There are also a number of manager functions written in to the code. A few of these relate to the Galore passlist, and there are some others that set the Uniswap router and factory addresses. The last two functions consist of a burn function, which allows the owner to decrease the total supply by an arbitrary amount, and a manager_killswitch, which removes all of the manager functionality. This last function is locked until this Saturday, midnight GMT, at which point anyone can call it.

It is extremely critical because PRIA has a built in penalty for inactive accounts, a burn system. If an account hasn’t made a transaction within 35 days, then someone can call this burn function and wipe 25% of the balance on the account. After sixty days, the entire balance can be burned. There are burn similar rules for contracts as well. According to the smart contract, the Uniswap addresses are exempt from this calculation.

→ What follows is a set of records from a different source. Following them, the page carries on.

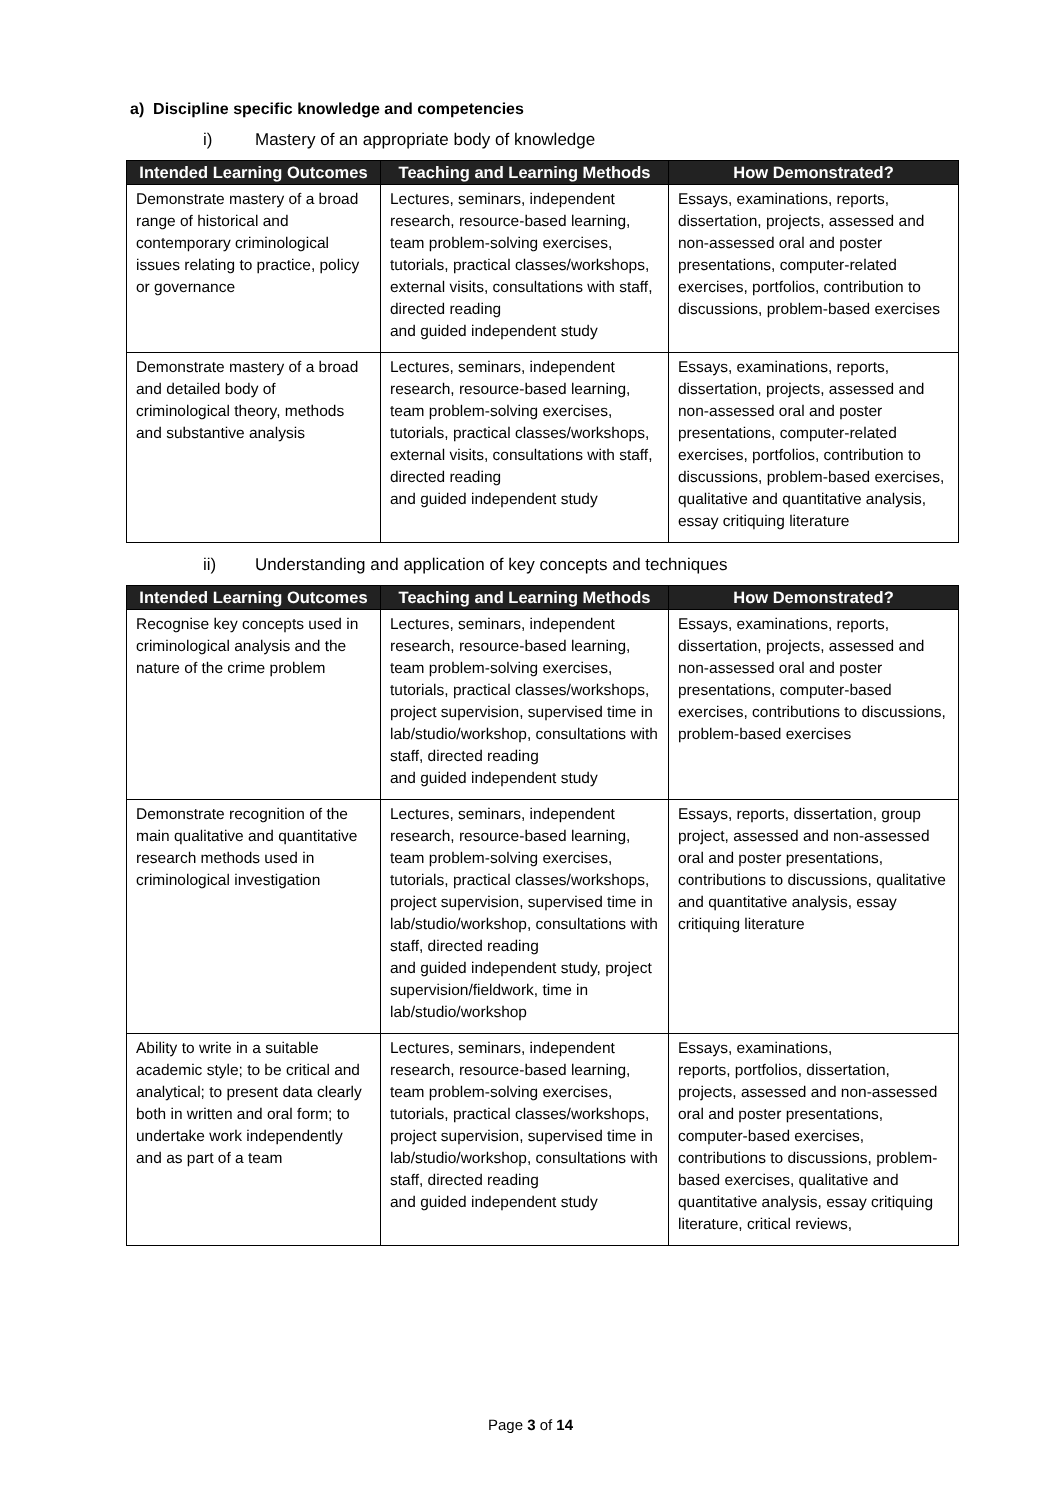a) Discipline specific knowledge and competencies
i) Mastery of an appropriate body of knowledge
| Intended Learning Outcomes | Teaching and Learning Methods | How Demonstrated? |
| --- | --- | --- |
| Demonstrate mastery of a broad range of historical and contemporary criminological issues relating to practice, policy or governance | Lectures, seminars, independent research, resource-based learning, team problem-solving exercises, tutorials, practical classes/workshops, external visits, consultations with staff, directed reading and guided independent study | Essays, examinations, reports, dissertation, projects, assessed and non-assessed oral and poster presentations, computer-related exercises, portfolios, contribution to discussions, problem-based exercises |
| Demonstrate mastery of a broad and detailed body of criminological theory, methods and substantive analysis | Lectures, seminars, independent research, resource-based learning, team problem-solving exercises, tutorials, practical classes/workshops, external visits, consultations with staff, directed reading and guided independent study | Essays, examinations, reports, dissertation, projects, assessed and non-assessed oral and poster presentations, computer-related exercises, portfolios, contribution to discussions, problem-based exercises, qualitative and quantitative analysis, essay critiquing literature |
ii) Understanding and application of key concepts and techniques
| Intended Learning Outcomes | Teaching and Learning Methods | How Demonstrated? |
| --- | --- | --- |
| Recognise key concepts used in criminological analysis and the nature of the crime problem | Lectures, seminars, independent research, resource-based learning, team problem-solving exercises, tutorials, practical classes/workshops, project supervision, supervised time in lab/studio/workshop, consultations with staff, directed reading and guided independent study | Essays, examinations, reports, dissertation, projects, assessed and non-assessed oral and poster presentations, computer-based exercises, contributions to discussions, problem-based exercises |
| Demonstrate recognition of the main qualitative and quantitative research methods used in criminological investigation | Lectures, seminars, independent research, resource-based learning, team problem-solving exercises, tutorials, practical classes/workshops, project supervision, supervised time in lab/studio/workshop, consultations with staff, directed reading and guided independent study, project supervision/fieldwork, time in lab/studio/workshop | Essays, reports, dissertation, group project, assessed and non-assessed oral and poster presentations, contributions to discussions, qualitative and quantitative analysis, essay critiquing literature |
| Ability to write in a suitable academic style; to be critical and analytical; to present data clearly both in written and oral form; to undertake work independently and as part of a team | Lectures, seminars, independent research, resource-based learning, team problem-solving exercises, tutorials, practical classes/workshops, project supervision, supervised time in lab/studio/workshop, consultations with staff, directed reading and guided independent study | Essays, examinations, reports, portfolios, dissertation, projects, assessed and non-assessed oral and poster presentations, computer-based exercises, contributions to discussions, problem-based exercises, qualitative and quantitative analysis, essay critiquing literature, critical reviews, |
Page 3 of 14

Also, the airdrop address can be burned after a week, but the project would likely be dead before this happens.

So there’s a breakdown of my look at the smart contract code. Again, I’m not a professional code auditor, so take this as it may. It looks solid, although I’m not a hundred percent on the Uniswap aspects of it. There’s a small community of people on Twitter that are interested in this project, but I’m not sure how much interest it will garner. It’s an interesting concept, for sure.

The rules are complex, and may appeal to some with an interest in game theory, and I have no idea what will happen once the we get near the supply floor and things get tight. The burn penalty may move things along a bit, but still, it could be a very long time for one of PRIA’s ultra cycles to complete.

Will we see interest from the rest of CT FOMOing into this at some point and driving the token up in the $100 range? Possibly, although I’m not ready to make any long-term predictions. This may be an interesting pocket change game, and I did pick up a few PRIA myself, just to see what happens. (Beware gas Uniswap gas fees…)

One thing I can say for sure is that there are probably a lot of early players who are doing statistical modeling as we speak to figure out how this will all play out, and it could be that the only winner from this game will be Dr. Mantis.